THE SOCIAL PUZZLE (continued).

Moral Bondage of the Mormons—Implicit obedience to the priesthood enjoined—Crimes committed at their command—Murders—The Mountain Meadows Massacre—Lee’s confession—A Mormon carpenter’s confession—Theft—Falsehood—Perjury—Why was polygamy promulgated?—Why is polygamy practised?

Deplorable as the condition of the Mormon is, as already depicted in the preceding chapter, that is not the worst that is to be said of their social condition. They are not only in personal and mental slavery; far worse than this, they are in Moral Bondage. Sad to relate, their souls, their consciences, are enslaved, and consequently their condition is far worse than that of the negroes of the South before the Civil War. The central thought running through all the discourses of the leaders is obedience to the priesthood, and the consequences of refusing to obey counsel. It matters not how absurd the doctrine may be, or how much it outrages common-sense, if it is the declaration of the inspired priesthood, it must be obeyed; and most of the people are so steeped in superstition and ignorance that they obey without question all orders from their chiefs, and even kiss the hand that rivets the chains that bind them.

The tyranny of the priesthood was well illustrated when one of the apostles on one occasion, while speaking in one of the ward meeting-houses about the solemn duty of obeying the priesthood, happened to look through the window and see a load of wood passing by. “Now I want you,” said he, “to obey the priesthood so implicitly and have so much confidence in everything they tell you that if Brigham Young or any of the Twelve Apostles should tell you that load of wood is a load of hay, you would all say, ‘Amen, that’s a load of hay.’” Even though their very eyes should belie the statement of their leaders, yet they must accept it as true, because, forsooth, it came from inspired lips; and although they might be commanded to do that which their own consciences disapproved, yet they must do it, because it is a command given under inspiration, and their consciences are lulled to sleep by the Jesuit doctrine, “The end justifies the means.” Surely, that is not religious liberty.

On account of this moral bondage, the worst crimes have been committed against both God and man, which have been laid at the door of the Mormon people, when in reality they were only the tools of the Mormon priesthood and the victims of an enslaving fanaticism.

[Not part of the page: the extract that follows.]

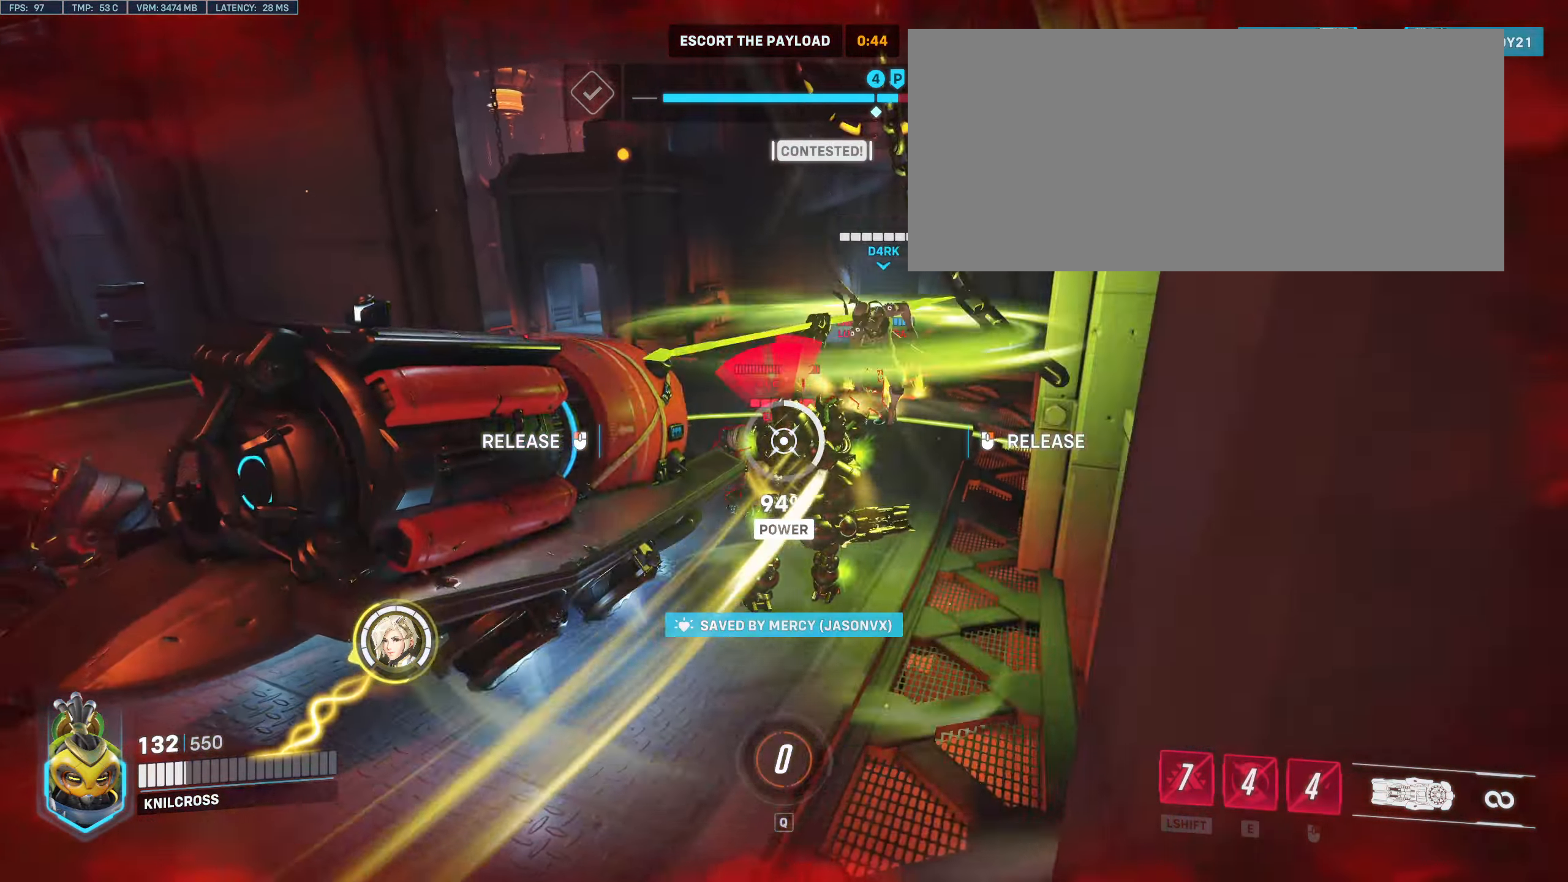
{"keys": [], "mouse": [], "events": []}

They themselves would not have committed them if they were allowed to do what their own consciences dictated; but at the command of the mouthpiece of the Almighty Himself they dared not disobey.

I. Thus, they have been guilty of Murders and Assassinations for no other reason than that the hierarchy uttered their mandates that they should be accomplished.

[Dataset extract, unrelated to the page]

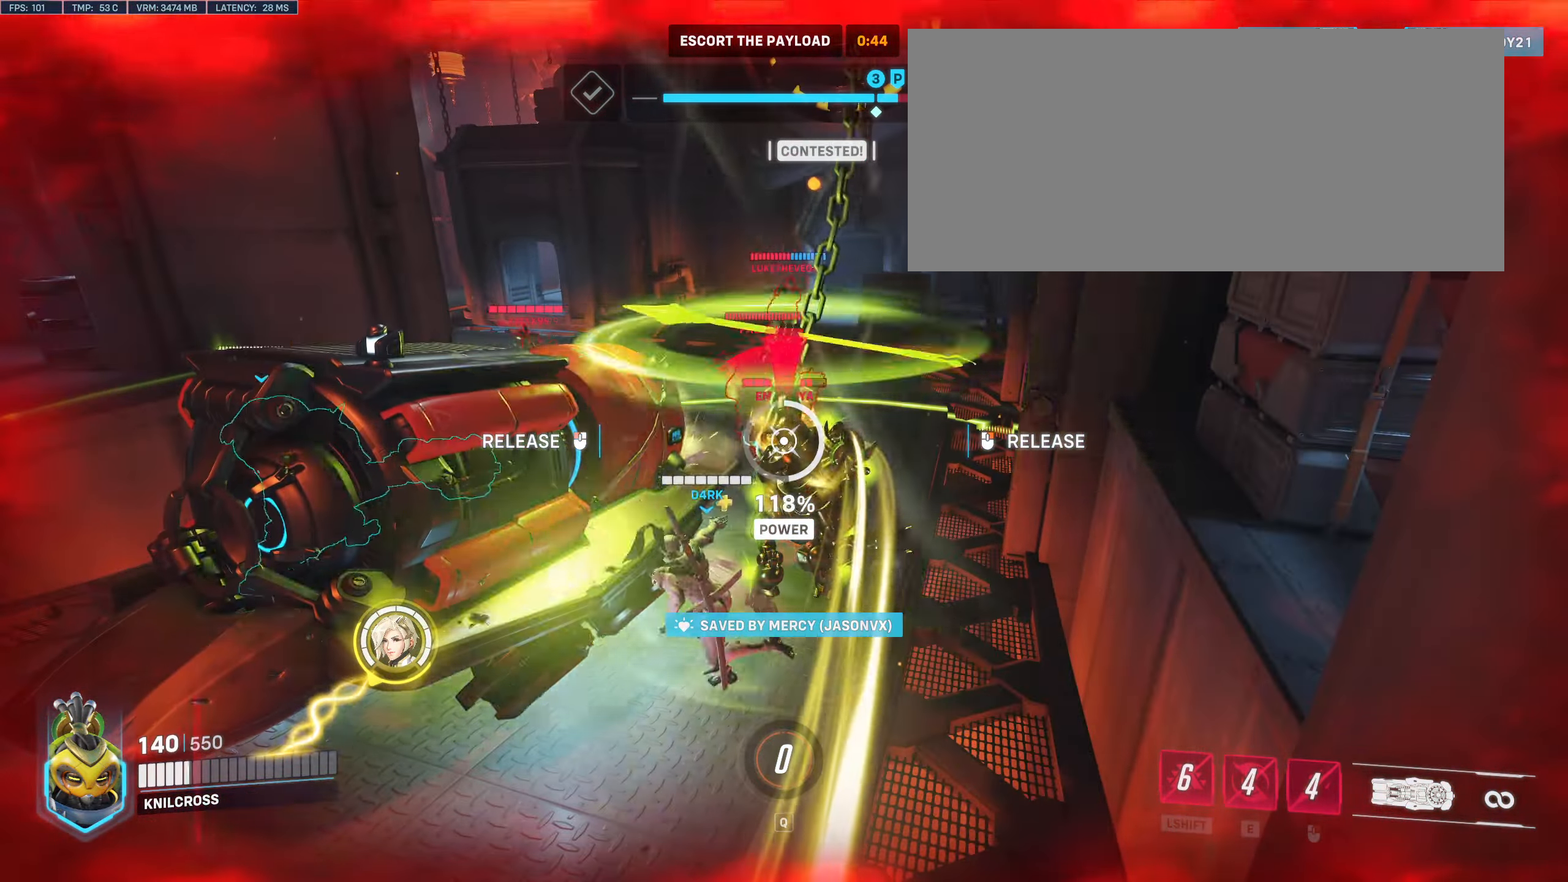
{"keys": [], "mouse": ["left"], "events": [[67, "mouse_left", "down"], [150, "mouse_left", "up"], [200, "mouse_left", "down"]]}
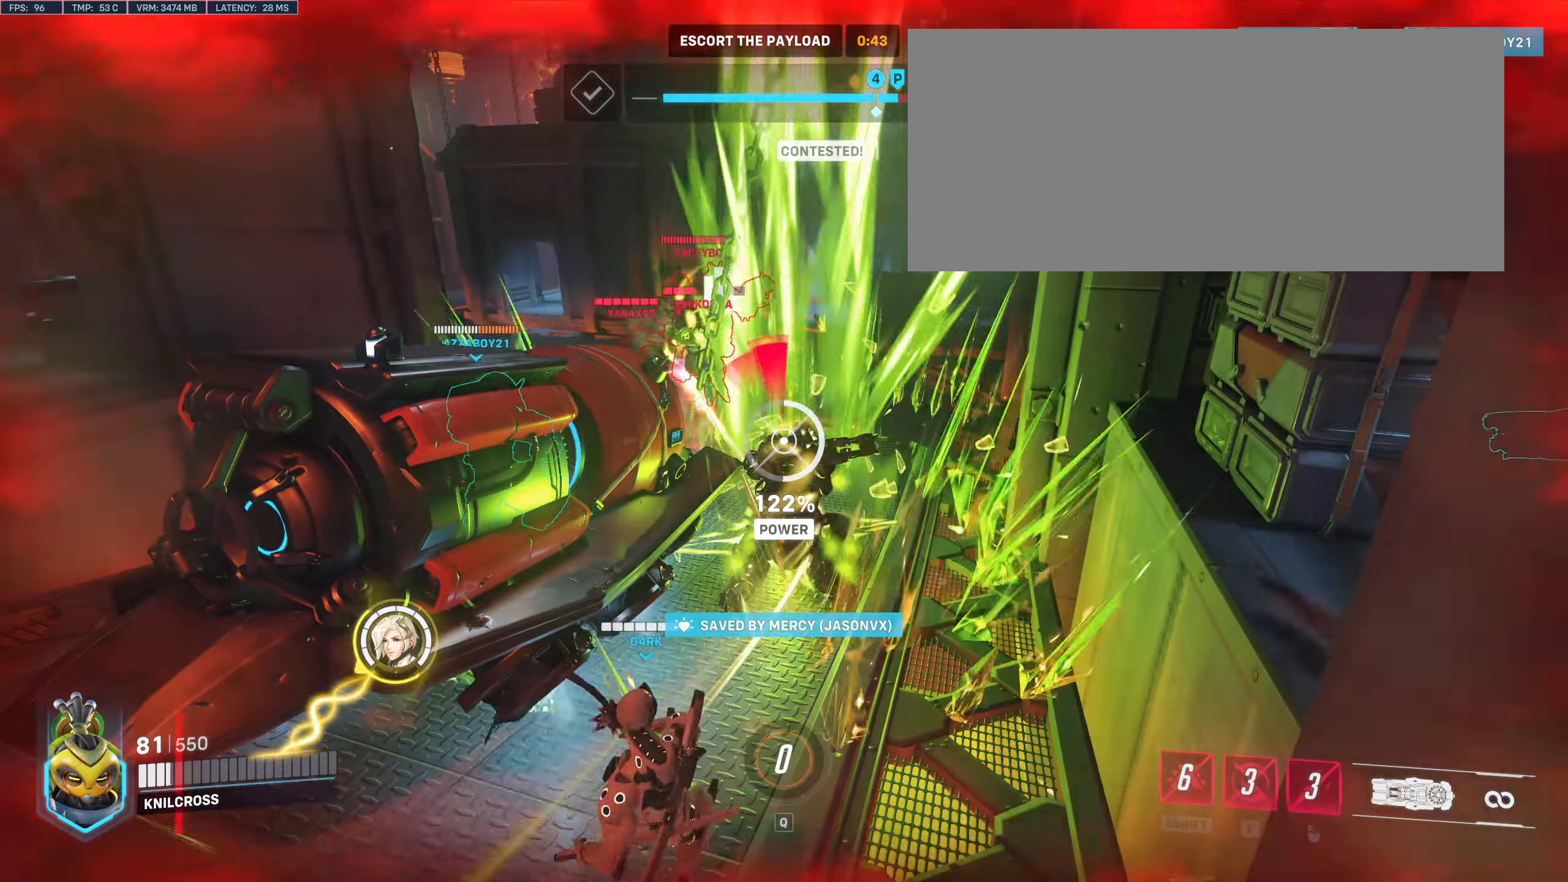
{"keys": ["a", "w"], "mouse": ["left"], "events": [[267, "w", "down"], [500, "a", "down"]]}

Take, as an example, the Mountain Meadows Massacre, which is, perhaps, the darkest page in the history of Mormonism in Utah. It was a horrible butchery of one hundred and twenty innocent men and women who were emigrants on their way from Arkansas to California; and the dastardly deed cannot by any means be justified. For a long time the massacre was a deep mystery, and the Mormons asserted that it was done by Indians; but the mystery has been unravelled, and it is now known that that cruel deed lies at the door of the Mormon Church, the murderers being Mormons with some hired Indians, all led by John D. Lee, who was convicted of his crime and executed on the ground where the murder occurred March 25th, 1877, almost twenty years after the commission of the crime.